Ci si potrebbe forse aspettare di trovare qualche materiale sulla questione che ci interessa negli scritti dell'antico filosofo ebreo, teologo e figura politica, Filone. Ciò non sarebbe la testimonianza di un testimone oculare dal momento che Filone visse tutta la sua vita nella città egizia di Alessandria, e non in Palestina. Ma gli ebrei che vissero nella Diaspora avrebbero naturalmente sentito parlare di eventi, anche quelli di minore importanza, che avvennero nella loro patria. E Filone non fu isolato dai suoi connazionali ma coltivò un attivo interesse alla loro vita. Ad esempio, egli guidò una delegazione ebraica a Roma per presentare una petizione all'imperatore Caligola in relazione agli affari degli ebrei di Alessandria. Il nome di Ponzio Pilato, che secondo i vangeli, svolse un ruolo fatale nella vita di Gesù, fu menzionato diverse volte nelle sue opere. Filone descrisse in notevole dettaglio la setta palestinese degli esseni e la setta ebraica dei Terapeuti che era allora diffusa in Egitto. Entrambe erano simili al cristianesimo primitivo in termini di dogmi e di rituali. Negli scritti di Filone troviamo anche informazioni circa diverse sette ebraiche, ad esempio i Cainiti. Ma non c'è nessuna menzione di Cristo o del cristianesimo.

Questo è tanto più notevole dal momento che Filone stesso, grazie alle sue inclinazioni spirituali, simpatizzava per gli insegnamenti e movimenti religiosi e filosofici del suo tempo. La sua dottrina filosofica e teologica aveva offerto molto materiale alla formulazione dei dogmi del primo cristianesimo. Engels infatti chiamò Filone il padre del cristianesimo. Eppure questo padre non sapeva nulla della sua progenie o di una figura così importante nella nuova religione come Gesù Cristo.

------------------------

• [Quesito scritto] Indica, secondo il brano scelto su Filone, a quale imperatore egli andò a presentare una petizione guidando una delegazione ebraica a Roma.

------------------------

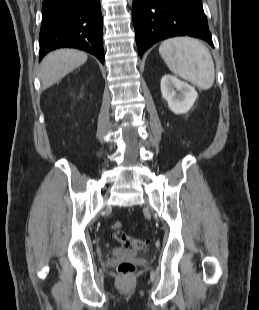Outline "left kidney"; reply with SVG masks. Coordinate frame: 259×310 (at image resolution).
Instances as JSON below:
<instances>
[{"instance_id":"obj_1","label":"left kidney","mask_w":259,"mask_h":310,"mask_svg":"<svg viewBox=\"0 0 259 310\" xmlns=\"http://www.w3.org/2000/svg\"><path fill=\"white\" fill-rule=\"evenodd\" d=\"M161 93L175 114L188 112L198 97L194 87L169 74L161 79Z\"/></svg>"}]
</instances>
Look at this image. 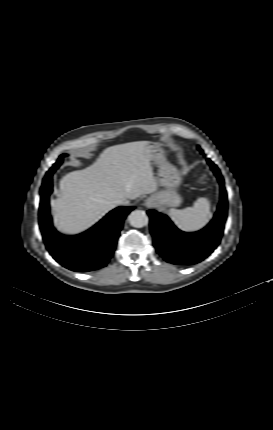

------------------------

• [Soluzione qui sotto] All'imperatore Caligola.